JT is an elderly man with a long psychiatric history of paranoid schizophrenia, who believes that fasting will bring him closer to God. He has been under Guardianship and Psychiatric Treatment orders since 2005. During that time JT’s obsession with fasting has continued, and he has refused and/or resisted medical treatment, including naso-gastric intubation. This has led to JT’s health’s deteriorating to its current critical state.
Physicians charged with treating JT consider that his survival beyond 12-months is unlikely even with treatment. In their view it would be best for JT if the hospital adopted a ‘simple palliative approach’ to his care. As His Honour put it, ‘[t]hat is, avoiding euphemisms, to allow the patient to starve to death whilst easing the suffering associated therewith’ (at 15). JT’s guardian, the ACT Public Advocate, supports the approach recommended by JT’s physicians.
Decision
His Honour refused the application.
Reasoning
Chief Justice Higgins considered that because JT was not of sound mind and capable of informed consent, the application should be determined on the basis that JT cannot be regarded as having agreed to withdrawal of or refusal to apply available medical treatment (Hunter and New England Area Health Service v A [2009] NSWSC 761).
His Honour considered the case put to him of Auckland Area Health Board v Attorney-General [1993] 1 NZLR 235. In that case, the court granted an order by doctors who sought a declaration that it was lawful for them to cease life support of their patient who was in an irreversible vegetative state. Chief Justice Higgins noted that Auckland similarly considered as relevant to its determination the rights to life and dignity in the New Zealand Bill of Rights Act 1990 (equivalent to ss 9 and 10 of the HRA).
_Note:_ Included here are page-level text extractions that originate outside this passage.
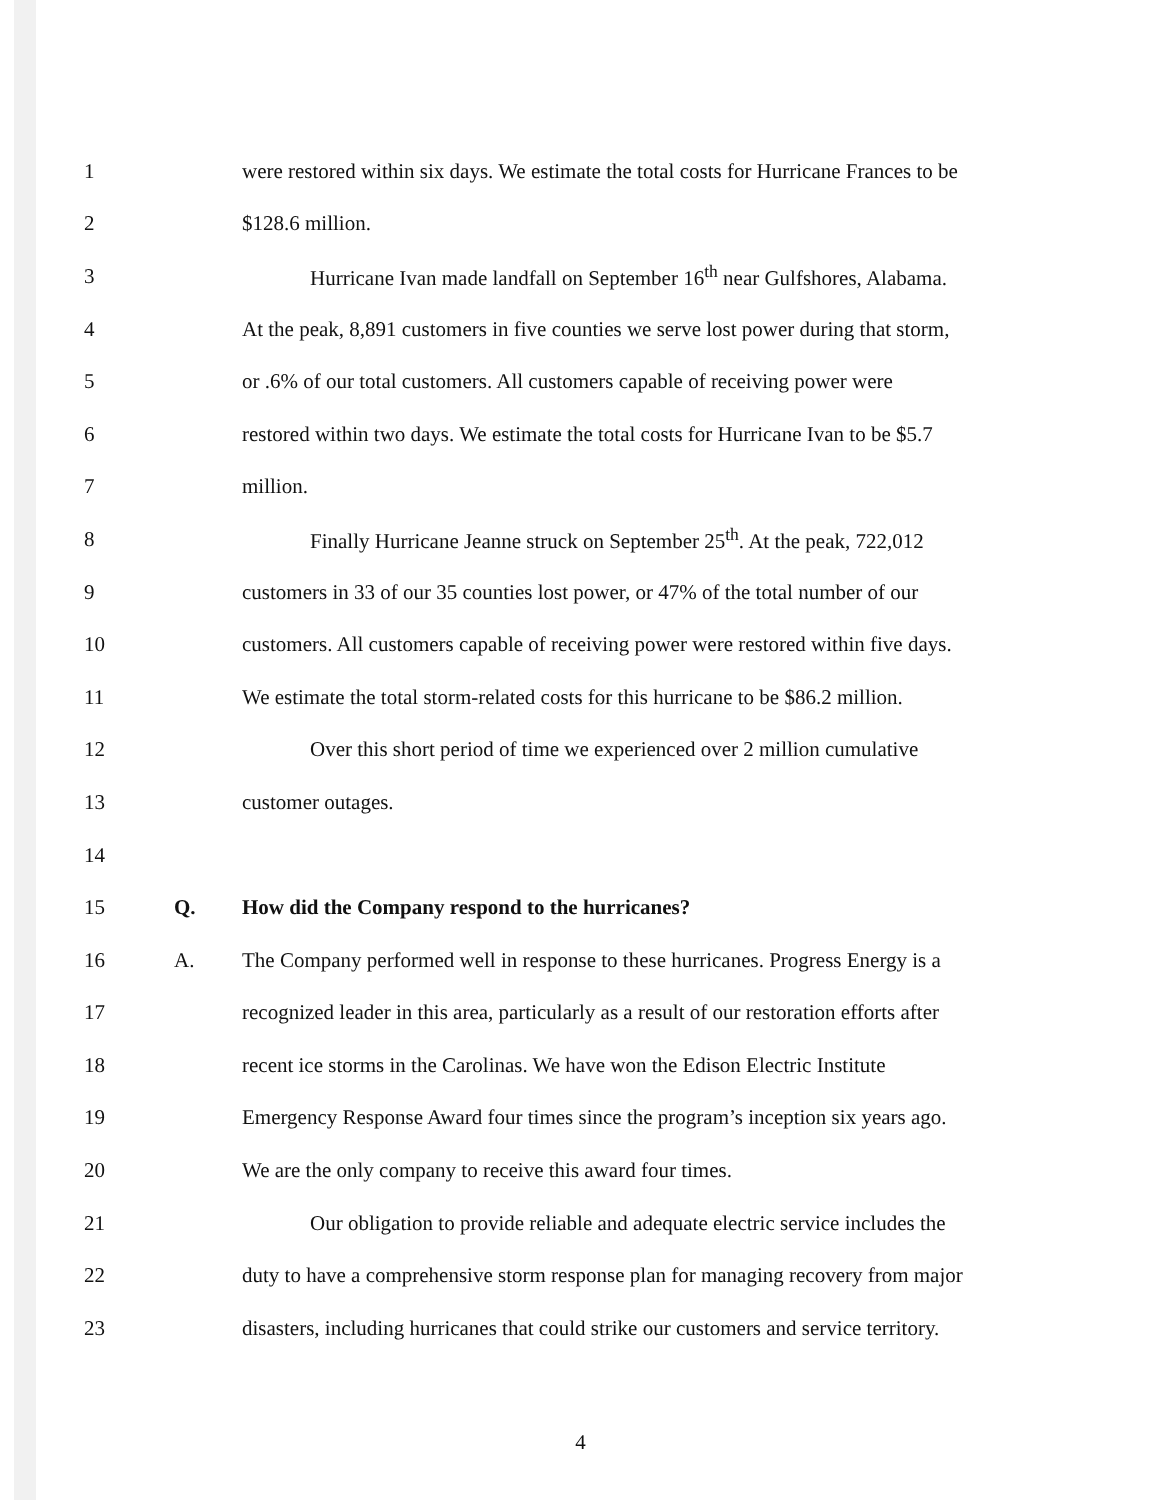1 were restored within six days. We estimate the total costs for Hurricane Frances to be
2 $128.6 million.
3 Hurricane Ivan made landfall on September 16<sup>th</sup> near Gulfshores, Alabama.
4 At the peak, 8,891 customers in five counties we serve lost power during that storm,
5 or .6% of our total customers. All customers capable of receiving power were
6 restored within two days. We estimate the total costs for Hurricane Ivan to be $5.7
7 million.
8 Finally Hurricane Jeanne struck on September 25<sup>th</sup>. At the peak, 722,012
9 customers in 33 of our 35 counties lost power, or 47% of the total number of our
10 customers. All customers capable of receiving power were restored within five days.
11 We estimate the total storm-related costs for this hurricane to be $86.2 million.
12 Over this short period of time we experienced over 2 million cumulative
13 customer outages.
14
15 Q. How did the Company respond to the hurricanes?
16 A. The Company performed well in response to these hurricanes. Progress Energy is a
17 recognized leader in this area, particularly as a result of our restoration efforts after
18 recent ice storms in the Carolinas. We have won the Edison Electric Institute
19 Emergency Response Award four times since the program’s inception six years ago.
20 We are the only company to receive this award four times.
21 Our obligation to provide reliable and adequate electric service includes the
22 duty to have a comprehensive storm response plan for managing recovery from major
23 disasters, including hurricanes that could strike our customers and service territory.
4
His Honour then distinguished this case from Auckland. In Auckland: (at 32)
The declaration was […] framed so as to be subject to the conditions that (i) there was no reasonable prospect of recovery; (ii) there was no therapeutic or medical benefit to be gained by maintaining life support and withdrawal of it accorded with best medical practice and (iii) relatives and the relevant ethics committee concurred.
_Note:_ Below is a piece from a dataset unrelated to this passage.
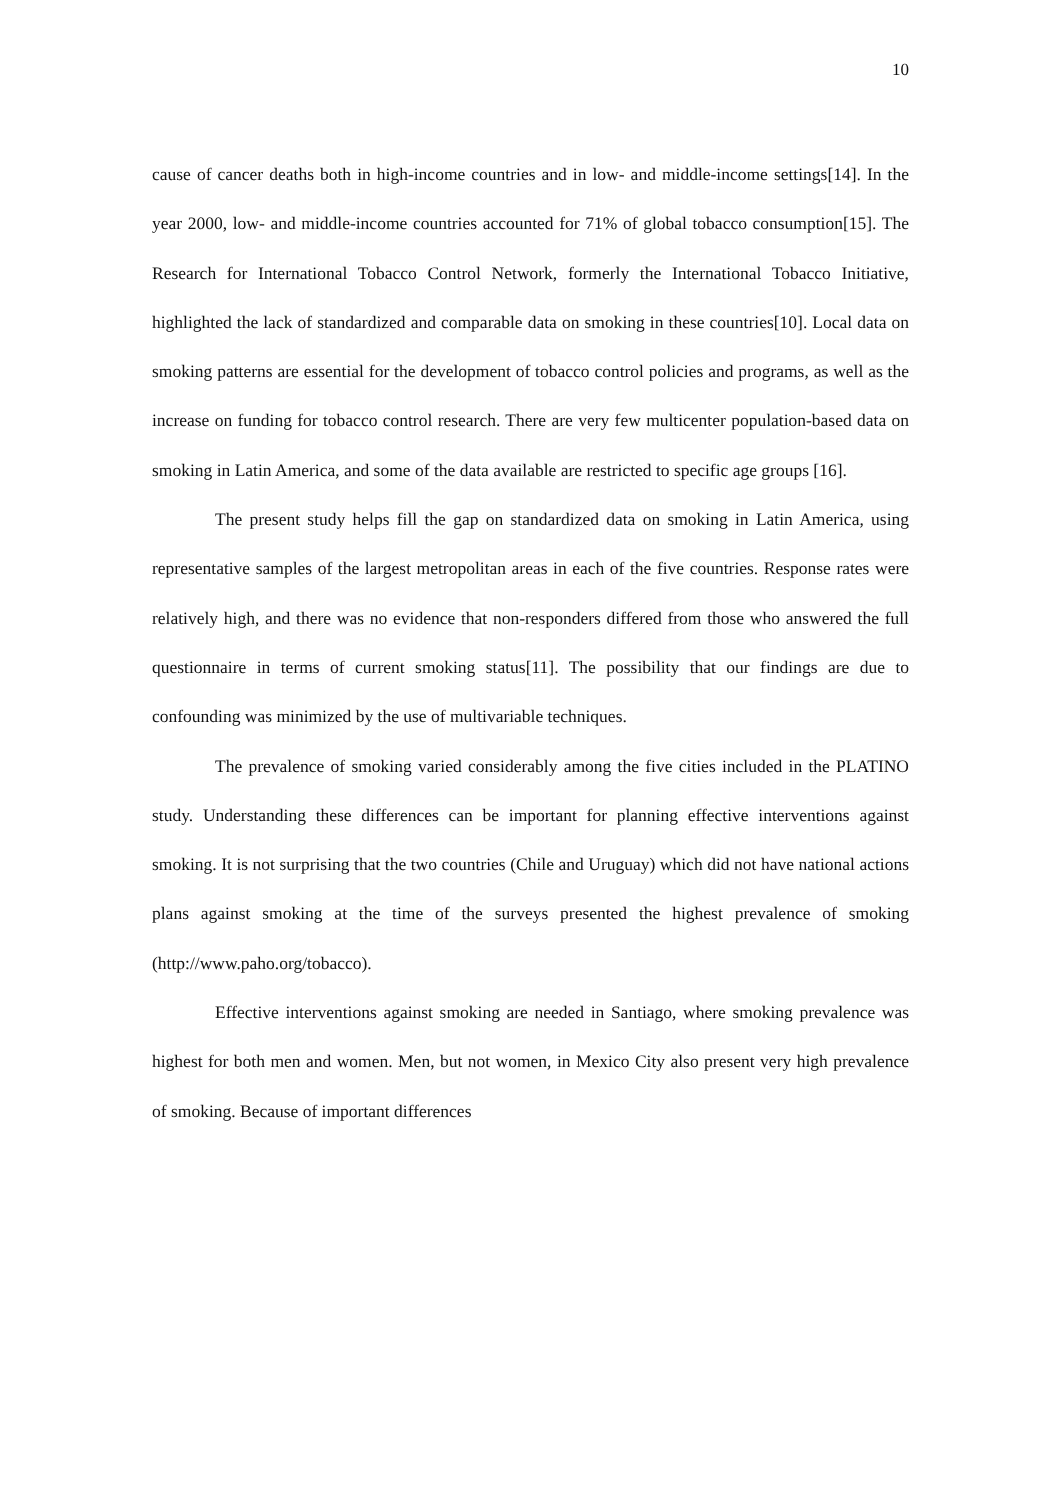10
cause of cancer deaths both in high-income countries and in low- and middle-income settings[14]. In the year 2000, low- and middle-income countries accounted for 71% of global tobacco consumption[15]. The Research for International Tobacco Control Network, formerly the International Tobacco Initiative, highlighted the lack of standardized and comparable data on smoking in these countries[10]. Local data on smoking patterns are essential for the development of tobacco control policies and programs, as well as the increase on funding for tobacco control research. There are very few multicenter population-based data on smoking in Latin America, and some of the data available are restricted to specific age groups [16].
The present study helps fill the gap on standardized data on smoking in Latin America, using representative samples of the largest metropolitan areas in each of the five countries. Response rates were relatively high, and there was no evidence that non-responders differed from those who answered the full questionnaire in terms of current smoking status[11]. The possibility that our findings are due to confounding was minimized by the use of multivariable techniques.
The prevalence of smoking varied considerably among the five cities included in the PLATINO study. Understanding these differences can be important for planning effective interventions against smoking. It is not surprising that the two countries (Chile and Uruguay) which did not have national actions plans against smoking at the time of the surveys presented the highest prevalence of smoking (http://www.paho.org/tobacco).
Effective interventions against smoking are needed in Santiago, where smoking prevalence was highest for both men and women. Men, but not women, in Mexico City also present very high prevalence of smoking. Because of important differences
Chief Justice Higgins reasoned that in this case, the ‘available medical treatment’ will not include treatment that is futile for JT. His Honour queried the lack of evidence put before him, particularly why there was no independent assessment made on the possibility that JT’s obsession with fasting might improve over time, or why there was no contradictor to the ACT Health’s proposal.
Chief Justice Higgins then considered an argument put forward by the ACT Health, namely that because JT was refusing and forcibly resisting any treatment, forcing the treatment on him would be degrading to his person per s 10 HRA. His Honour reasoned that: (at 63)
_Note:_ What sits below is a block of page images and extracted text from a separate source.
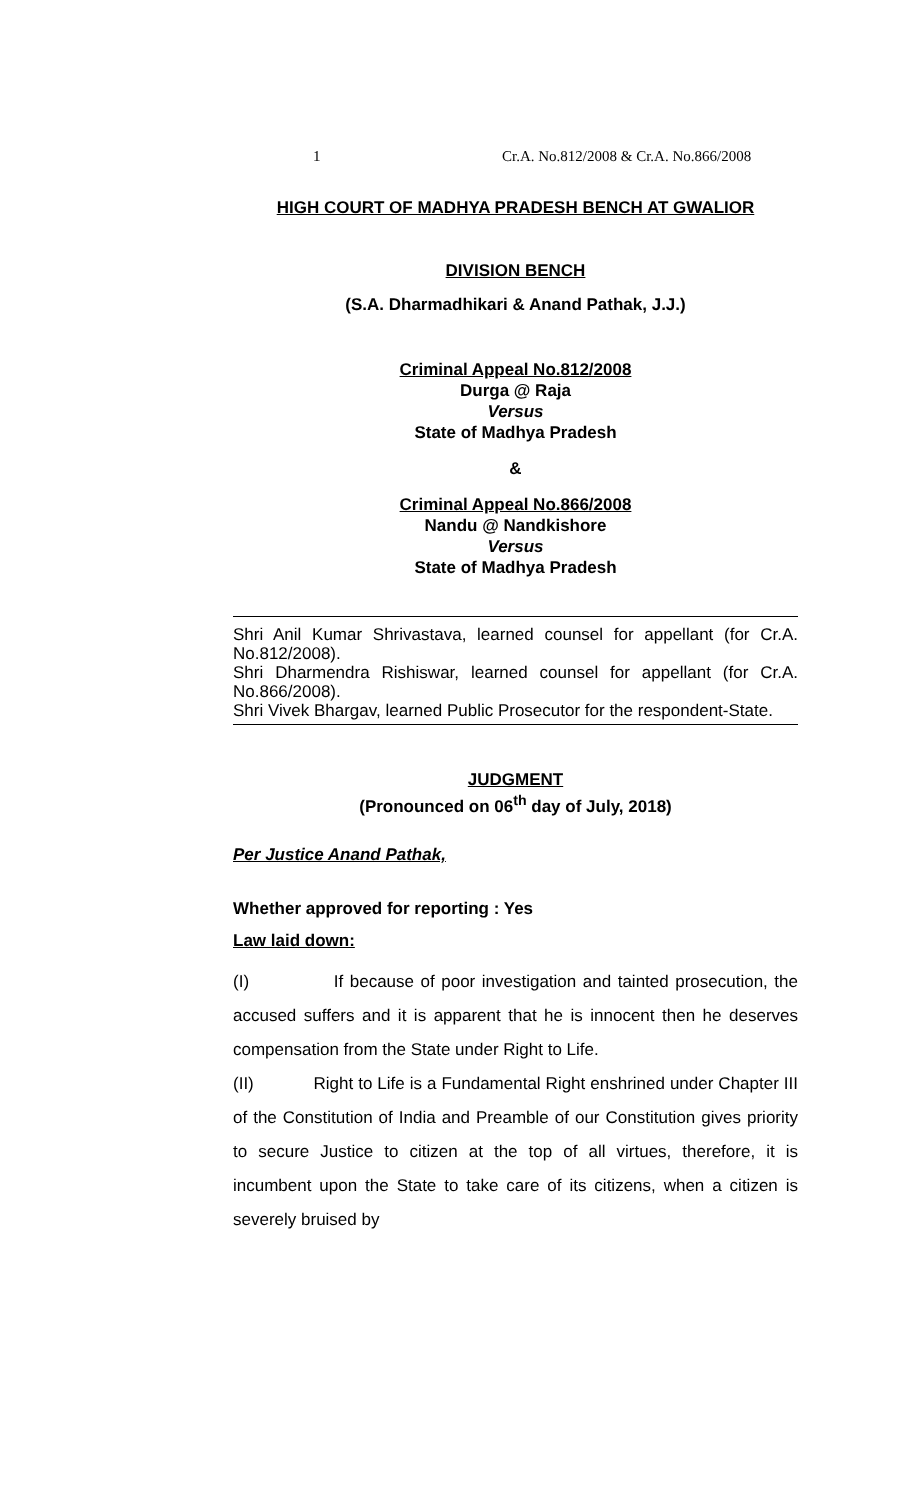1 Cr.A. No.812/2008 & Cr.A. No.866/2008
HIGH COURT OF MADHYA PRADESH BENCH AT GWALIOR
DIVISION BENCH
(S.A. Dharmadhikari & Anand Pathak, J.J.)
Criminal Appeal No.812/2008
Durga @ Raja
Versus
State of Madhya Pradesh
&
Criminal Appeal No.866/2008
Nandu @ Nandkishore
Versus
State of Madhya Pradesh
Shri Anil Kumar Shrivastava, learned counsel for appellant (for Cr.A. No.812/2008).
Shri Dharmendra Rishiswar, learned counsel for appellant (for Cr.A. No.866/2008).
Shri Vivek Bhargav, learned Public Prosecutor for the respondent-State.
JUDGMENT
(Pronounced on 06<sup>th</sup> day of July, 2018)
Per Justice Anand Pathak,
Whether approved for reporting : Yes
Law laid down:
(I) If because of poor investigation and tainted prosecution, the accused suffers and it is apparent that he is innocent then he deserves compensation from the State under Right to Life.
(II) Right to Life is a Fundamental Right enshrined under Chapter III of the Constitution of India and Preamble of our Constitution gives priority to secure Justice to citizen at the top of all virtues, therefore, it is incumbent upon the State to take care of its citizens, when a citizen is severely bruised by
It is not a relevant consideration in the present case that the Territory’s relevant care providers would find the provision of care distressing and believe it to violate JT’s s 10 rights to humane treatment. They remain under a duty to give competent and effective treatment despite that concern.
His Honour concluded that on the evidence before him, it might be unlawful to decline to give JT medical treatment which is available and which might, at least in the short to medium term, avert his otherwise imminent death. Because it might be unlawful, his Honour held that he could not, with further evidence put before him, grant the declaration.
Comment
Chief Justice Higgins’ reasoning in this case accords closely with the long-established position that a human rights consistent framework for the withdrawal or withholding of medical treatment must necessarily operate from the presumption in favour of life-sustaining treatment except where such a presumption would conflict with the competent patient’s right to refuse treatment.